The vast majority of bonfires aren't contentious, but concerns about safety, anti-social behaviour and "sectarian or racist graffiti" have been raised about a "small number", it says.
"Some recent bonfires in east and south Belfast have been challenging for the local communities," the report states. That's the understatement of the year.
Let's recap what exactly happened last July. Four weeks after 71 people died in Grenfell Tower, a handful of idiots lit a bonfire beside a south Belfast apartment block. Those who criticised the location of the pyre in Sandy Row were told they were scaremongering or had a republican agenda.
On the Eleventh Night, I watched as flames lit up the Victoria Place apartments. Video footage captured the panicked shouts of residents inside the 10-storey tower block. Firefighters mounted a herculean operation to avert disaster.
Residents were left with cracked or shattered windows, melted windowsills and smoke damage, but it could have been much worse.
These scenes unfolded right beside the Golden Mile, our allegedly showcase streets. In no other European city would this be allowed to occur.

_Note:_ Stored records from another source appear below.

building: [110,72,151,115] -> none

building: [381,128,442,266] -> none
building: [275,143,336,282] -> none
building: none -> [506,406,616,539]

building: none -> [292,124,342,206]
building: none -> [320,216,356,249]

Local unionist politicians, who would be screaming from the rooftops if this was happening on the other side of the sectarian divide, showed absolutely zero leadership.

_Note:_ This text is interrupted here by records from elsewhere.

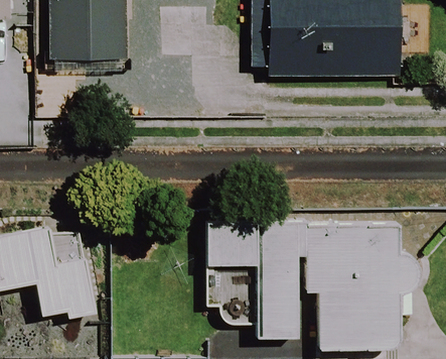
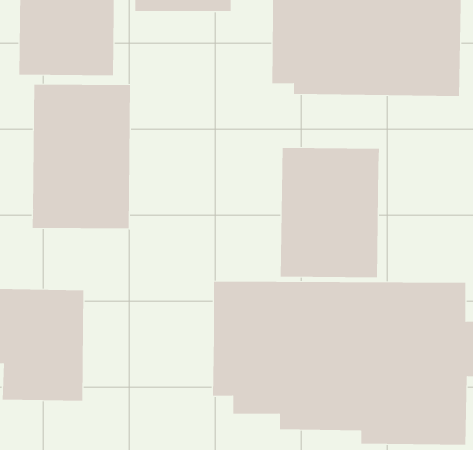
building: none -> [32,84,131,229]
building: none -> [280,147,379,278]

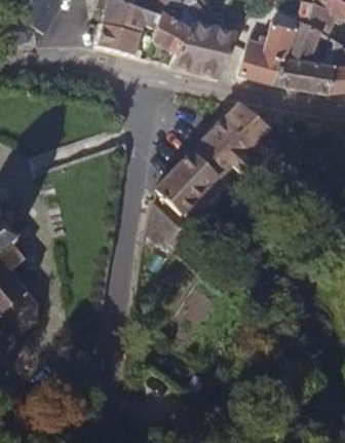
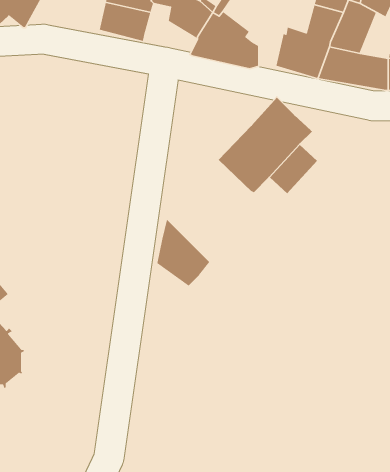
building: [158,149,221,213] -> none

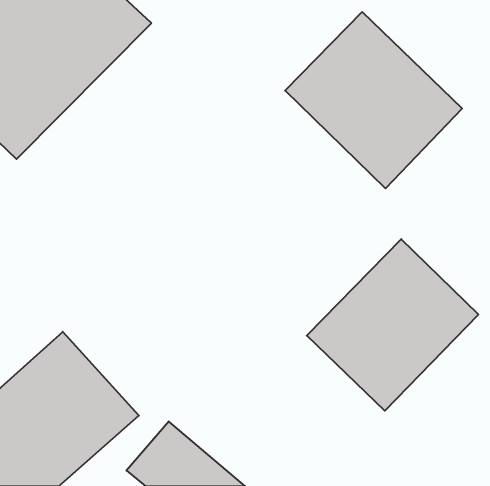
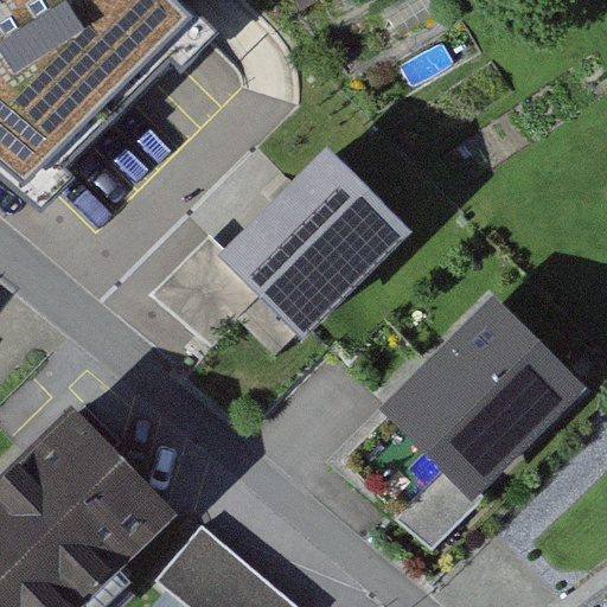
building: [285,12,462,188] -> none
building: none -> [155,161,403,347]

The same applies to the bonfire beside Chobham Street in east Belfast. In recent years dozens of homes have been boarded up and families moved to protect them from the bonfire.
In 2016 children's play equipment was removed from the new £250,000 playground beside Comber Greenway to accommodate the bonfire.
This is absolutely insane and reflects a total absence of political and community leadership. Every year brings yet another display of hand-wringing. What is needed is action, not further pontification.
Despite what some claim, paramilitary involvement in problem bonfires is obvious.
If the rest of us went out and started burning material jeopardising public safety, the police and other statutory agencies would be down on us like a ton of bricks.
But firefighters in Sandy Row turned their hoses on the apartment block, rather than the bonfire endangering it, because it was feared that doing the latter would result in a riot.
If it was just a handful of youths building the bonfire near Chobham Street, the situation would have been dealt with long ago.
It's because the PSNI knows exactly who is pulling the strings behind-the-scenes that no action is taken. Police do not want a confrontation with the east Belfast UVF. The desire to avoid a repeat of a flag protest-type situation is what's fuelling the faint-heartedness.
The report says many of those interviewed believe there is a "concerted campaign against traditional unionist celebrations including bonfires".
Even if this is so, unionist political and community figures give their enemies ample ammunition. The time for publishing reports is over. Call a halt to those problem pyres which generate negative headlines every year.